TASK TO CARRY OUT: Filter these entries so that only lines with the word "message" remain.

RECORDS FOR THIS EXERCISE:
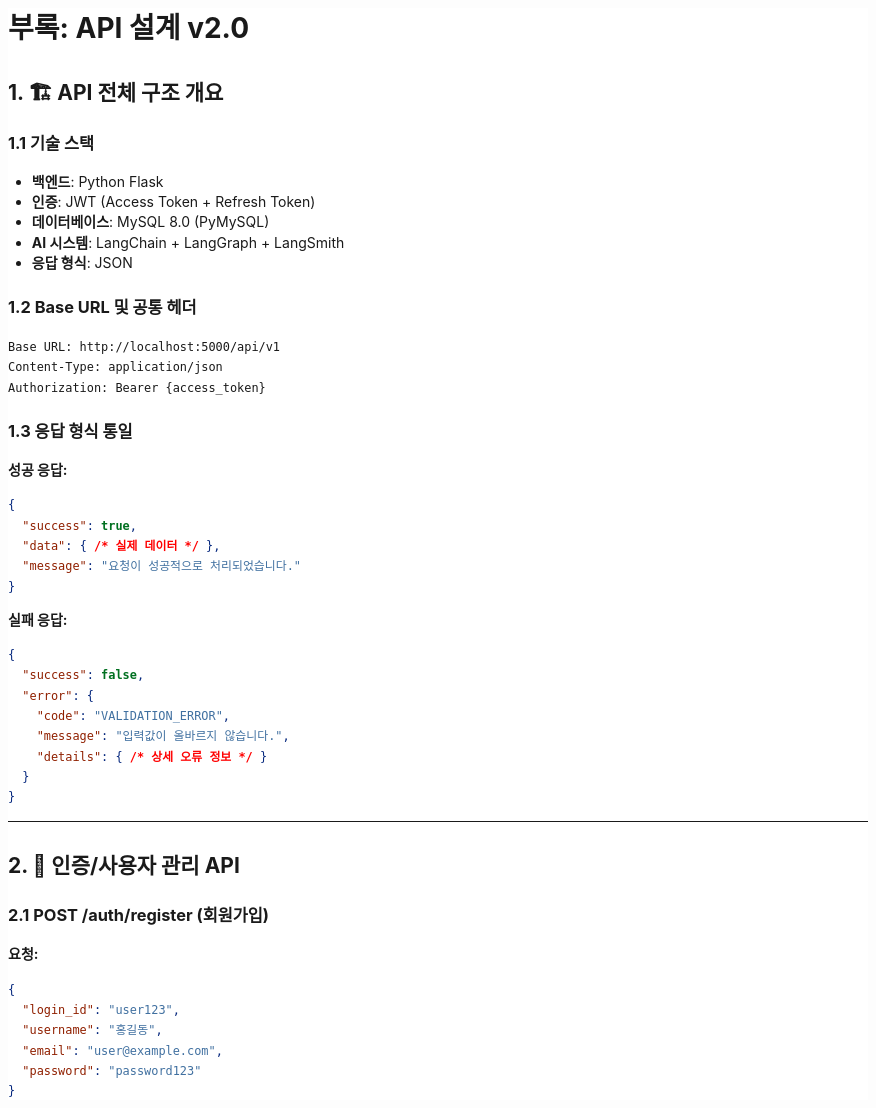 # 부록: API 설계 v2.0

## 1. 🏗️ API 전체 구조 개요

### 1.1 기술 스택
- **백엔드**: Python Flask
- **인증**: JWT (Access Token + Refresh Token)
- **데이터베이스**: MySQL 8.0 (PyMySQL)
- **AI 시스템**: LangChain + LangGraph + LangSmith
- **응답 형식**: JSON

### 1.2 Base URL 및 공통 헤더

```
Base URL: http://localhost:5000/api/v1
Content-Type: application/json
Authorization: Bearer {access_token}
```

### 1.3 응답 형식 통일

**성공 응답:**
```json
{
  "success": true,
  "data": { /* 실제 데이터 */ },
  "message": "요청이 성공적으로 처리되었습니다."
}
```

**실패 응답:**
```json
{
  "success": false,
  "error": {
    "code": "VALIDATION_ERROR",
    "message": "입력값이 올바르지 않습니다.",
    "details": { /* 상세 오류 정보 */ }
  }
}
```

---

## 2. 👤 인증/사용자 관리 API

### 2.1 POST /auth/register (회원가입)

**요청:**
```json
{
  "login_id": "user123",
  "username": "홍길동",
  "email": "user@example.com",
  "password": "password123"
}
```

EXERCISE SOLUTION:
  "message": "요청이 성공적으로 처리되었습니다."
    "message": "입력값이 올바르지 않습니다.",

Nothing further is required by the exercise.